Join stage in DataStage

The Join stage performs join operations on two or more data sets input to the stage and then outputs the resulting data set.

The Join stage is a processing stage. It performs join operations on two or more data sets input to the stage and then outputs the resulting data set. The Join stage is one of three stages that join tables based on the values of key columns. The other two are:

The three stages differ mainly in the memory they use, the treatment of rows with unmatched keys, and their requirements for data being input (for example, whether it is sorted). See "Join Versus Lookup" for help in deciding which stage to use.

In the Join stage, the input data sets are notionally identified as the "right" set and the "left" set, and "intermediate" sets. You can specify which is which. It has any number of input links and a single output link.

The stage can perform one of four join operations:

  • Inner transfers records from input data sets whose key columns contain equal values to the output data set. Records whose key columns do not contain equal values are dropped. The stage will not compile if you try to propagate columns with the same name from different input links of an inner join. You can put a Modify or Transformer stage in front of the Join stage to rename the columns. You can also switch to a full outer join.
  • Left outer transfers all values from the left data set but transfers values from the right data set and intermediate data sets only where key columns match. The stage drops the key column from the right and intermediate data sets.
  • Right outer transfers all values from the right data set and transfers values from the left data set and intermediate data sets only where key columns match. The stage drops the key column from the left and intermediate data sets.
  • Full outer transfers records in which the contents of the key columns are equal from the left and right input data sets to the output data set. It also transfers records whose key columns contain unequal values from both input data sets to the output data set. (Full outer joins do not support more than two input links.)
Requirements for input data include the following:
  • The metadata of the columns on input links must match the values in the database table.
  • The data sets input to the Join stage must be key partitioned and sorted in ascending order. This ensures that rows with the same key column values are located in the same partition and will be processed by the same node. It also minimizes memory requirements because fewer rows need to be in memory at any one time. Choosing the auto partitioning method will ensure that partitioning and sorting is done. If sorting and partitioning are carried out on separate stages before the Join stage, IBM® DataStage® in auto mode will detect this and not repartition (alternatively you could explicitly specify the Same partitioning method).

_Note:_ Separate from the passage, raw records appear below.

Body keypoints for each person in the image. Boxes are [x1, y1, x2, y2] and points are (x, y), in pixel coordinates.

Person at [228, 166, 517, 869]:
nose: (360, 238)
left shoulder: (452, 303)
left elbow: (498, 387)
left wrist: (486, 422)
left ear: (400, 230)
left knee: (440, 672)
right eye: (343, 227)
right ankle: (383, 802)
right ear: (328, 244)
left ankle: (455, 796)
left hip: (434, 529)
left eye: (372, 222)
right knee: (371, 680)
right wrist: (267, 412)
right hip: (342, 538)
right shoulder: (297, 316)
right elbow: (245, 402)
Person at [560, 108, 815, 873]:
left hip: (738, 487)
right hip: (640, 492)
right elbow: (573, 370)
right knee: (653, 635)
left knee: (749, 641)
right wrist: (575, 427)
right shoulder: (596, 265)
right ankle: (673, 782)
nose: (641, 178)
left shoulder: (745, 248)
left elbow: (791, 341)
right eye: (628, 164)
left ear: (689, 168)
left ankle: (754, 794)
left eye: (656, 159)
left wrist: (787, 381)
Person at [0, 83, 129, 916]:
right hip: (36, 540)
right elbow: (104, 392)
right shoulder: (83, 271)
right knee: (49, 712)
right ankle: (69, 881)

The Join stage editor has three pages:

  • Stage. This is always present and is used to specify general information about the stage.
  • Input. This is where you specify details about the data sets being joined.
  • Output. This is where you specify details about the joined data being output from the stage.

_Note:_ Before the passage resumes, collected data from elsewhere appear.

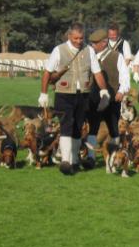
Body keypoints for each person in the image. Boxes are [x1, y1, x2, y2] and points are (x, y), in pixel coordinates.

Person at [38, 23, 110, 175]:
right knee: (66, 126)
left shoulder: (89, 50)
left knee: (78, 128)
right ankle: (65, 161)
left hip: (83, 94)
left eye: (81, 38)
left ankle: (75, 160)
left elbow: (97, 73)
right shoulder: (58, 50)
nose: (79, 41)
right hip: (63, 94)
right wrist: (43, 93)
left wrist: (104, 91)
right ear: (69, 36)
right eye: (76, 38)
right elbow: (47, 73)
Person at [85, 29, 130, 169]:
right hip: (93, 99)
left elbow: (125, 76)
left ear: (104, 43)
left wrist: (121, 91)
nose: (92, 46)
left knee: (113, 129)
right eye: (91, 43)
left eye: (95, 43)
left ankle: (115, 157)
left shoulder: (117, 56)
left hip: (112, 99)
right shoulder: (88, 56)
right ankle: (91, 158)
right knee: (93, 128)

Watch the following video for an example of how to work with the DataStage Join stage.

TThis video provides a visual method to learn the concepts and tasks in this documentation.

Input tab

The Columns section specifies the column definitions of incoming data. The Advanced section allows you to change the default buffering settings for the input link.

Output tab

The Join stage can have only one output link.

The Columns section specifies the column definitions of the data. The Maps from column input column section that appears when you click Edit in the columns section allows you to specify the relationship between the columns being input to the Join stage and the output columns. The Advanced section allows you to change the default buffering settings for the output links.